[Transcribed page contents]

════

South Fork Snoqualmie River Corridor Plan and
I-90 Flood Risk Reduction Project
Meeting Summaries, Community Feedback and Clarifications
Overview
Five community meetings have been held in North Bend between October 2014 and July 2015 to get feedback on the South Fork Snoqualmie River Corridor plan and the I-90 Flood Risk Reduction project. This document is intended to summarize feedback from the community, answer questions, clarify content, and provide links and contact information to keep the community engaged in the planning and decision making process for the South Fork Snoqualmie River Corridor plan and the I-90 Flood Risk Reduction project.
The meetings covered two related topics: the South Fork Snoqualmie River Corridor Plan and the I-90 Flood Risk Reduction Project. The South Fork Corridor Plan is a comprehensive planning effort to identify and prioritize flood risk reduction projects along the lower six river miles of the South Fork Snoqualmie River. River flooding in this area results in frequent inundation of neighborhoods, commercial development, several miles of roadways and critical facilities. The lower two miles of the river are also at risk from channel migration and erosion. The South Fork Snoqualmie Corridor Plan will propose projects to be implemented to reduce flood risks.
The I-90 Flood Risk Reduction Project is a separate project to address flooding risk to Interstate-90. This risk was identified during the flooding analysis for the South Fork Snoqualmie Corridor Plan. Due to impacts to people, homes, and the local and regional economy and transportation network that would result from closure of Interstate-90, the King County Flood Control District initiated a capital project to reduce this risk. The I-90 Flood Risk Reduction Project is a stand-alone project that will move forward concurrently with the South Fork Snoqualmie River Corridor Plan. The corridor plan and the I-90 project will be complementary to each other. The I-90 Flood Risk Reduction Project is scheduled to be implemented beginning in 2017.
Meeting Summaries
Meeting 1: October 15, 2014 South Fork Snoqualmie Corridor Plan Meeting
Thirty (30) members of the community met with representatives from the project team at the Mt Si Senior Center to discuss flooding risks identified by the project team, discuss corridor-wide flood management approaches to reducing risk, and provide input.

════

#### Work to be completed
Find the lines that mention "Summaries" in the entries and show them.

#### Response to this exercise
Meeting Summaries, Community Feedback and Clarifications
Meeting Summaries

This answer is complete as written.